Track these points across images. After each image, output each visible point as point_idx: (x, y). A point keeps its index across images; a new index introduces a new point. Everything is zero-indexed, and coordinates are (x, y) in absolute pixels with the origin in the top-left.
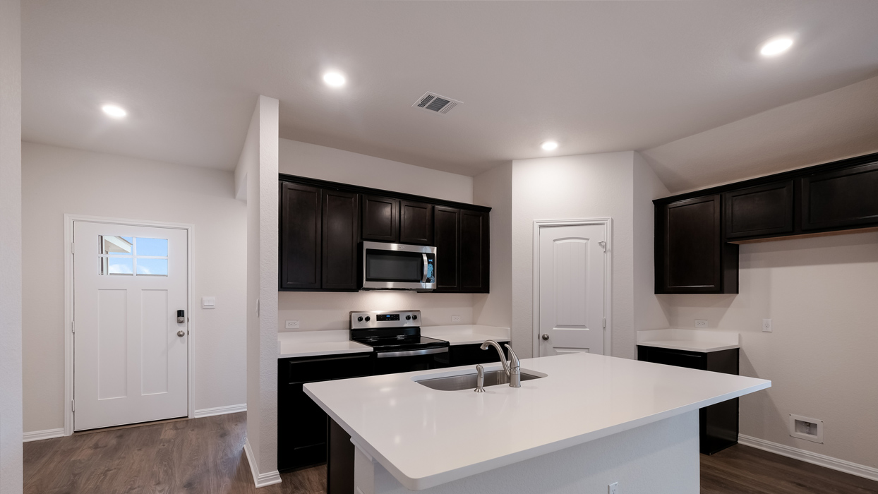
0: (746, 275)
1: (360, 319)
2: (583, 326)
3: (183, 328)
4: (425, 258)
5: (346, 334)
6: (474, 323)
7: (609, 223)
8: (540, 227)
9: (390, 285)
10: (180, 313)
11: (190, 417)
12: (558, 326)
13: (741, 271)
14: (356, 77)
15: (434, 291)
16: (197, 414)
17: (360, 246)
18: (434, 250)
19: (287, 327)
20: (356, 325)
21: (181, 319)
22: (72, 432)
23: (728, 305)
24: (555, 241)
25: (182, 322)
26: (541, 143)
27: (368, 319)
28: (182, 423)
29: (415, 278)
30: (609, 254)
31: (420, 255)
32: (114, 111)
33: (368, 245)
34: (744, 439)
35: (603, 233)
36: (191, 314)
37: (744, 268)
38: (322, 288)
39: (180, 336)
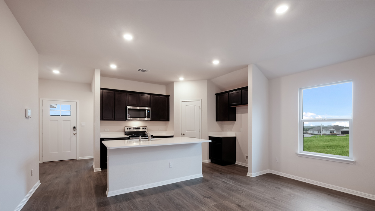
0: (238, 116)
1: (128, 129)
2: (194, 131)
3: (75, 132)
4: (147, 111)
5: (123, 133)
6: (166, 131)
7: (201, 100)
8: (182, 101)
9: (138, 119)
10: (74, 128)
11: (77, 159)
12: (187, 131)
13: (236, 115)
14: (119, 66)
15: (150, 121)
16: (80, 158)
17: (126, 107)
18: (149, 108)
19: (105, 131)
20: (126, 130)
21: (75, 129)
22: (42, 162)
23: (234, 125)
24: (186, 106)
25: (75, 130)
26: (179, 78)
27: (130, 129)
28: (75, 160)
29: (144, 117)
30: (201, 110)
31: (145, 110)
32: (56, 72)
33: (129, 107)
34: (237, 163)
35: (199, 104)
36: (77, 128)
37: (237, 114)
38: (114, 120)
39: (74, 134)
****************
■ Aim of the exercise:
Please reproduce all of the entries above word for word, leaving out the pictures.

■ Result for this task:
Track these points across images. After each image, output each visible point as point_idx: (x, y). A point keeps its index across images; a new index introduces a new point. Everything is zero-indexed, and coordinates are (x, y) in absolute pixels with the origin in the top-left.
0: (746, 275)
1: (360, 319)
2: (583, 326)
3: (183, 328)
4: (425, 258)
5: (346, 334)
6: (474, 323)
7: (609, 223)
8: (540, 227)
9: (390, 285)
10: (180, 313)
11: (190, 417)
12: (558, 326)
13: (741, 271)
14: (356, 77)
15: (434, 291)
16: (197, 414)
17: (360, 246)
18: (434, 250)
19: (287, 327)
20: (356, 325)
21: (181, 319)
22: (72, 432)
23: (728, 305)
24: (555, 241)
25: (182, 322)
26: (541, 143)
27: (368, 319)
28: (182, 423)
29: (415, 278)
30: (609, 254)
31: (420, 255)
32: (114, 111)
33: (368, 245)
34: (744, 439)
35: (603, 233)
36: (191, 314)
37: (744, 268)
38: (322, 288)
39: (180, 336)
0: (238, 116)
1: (128, 129)
2: (194, 131)
3: (75, 132)
4: (147, 111)
5: (123, 133)
6: (166, 131)
7: (201, 100)
8: (182, 101)
9: (138, 119)
10: (74, 128)
11: (77, 159)
12: (187, 131)
13: (236, 115)
14: (119, 66)
15: (150, 121)
16: (80, 158)
17: (126, 107)
18: (149, 108)
19: (105, 131)
20: (126, 130)
21: (75, 129)
22: (42, 162)
23: (234, 125)
24: (186, 106)
25: (75, 130)
26: (179, 78)
27: (130, 129)
28: (75, 160)
29: (144, 117)
30: (201, 110)
31: (145, 110)
32: (56, 72)
33: (129, 107)
34: (237, 163)
35: (199, 104)
36: (77, 128)
37: (237, 114)
38: (114, 120)
39: (74, 134)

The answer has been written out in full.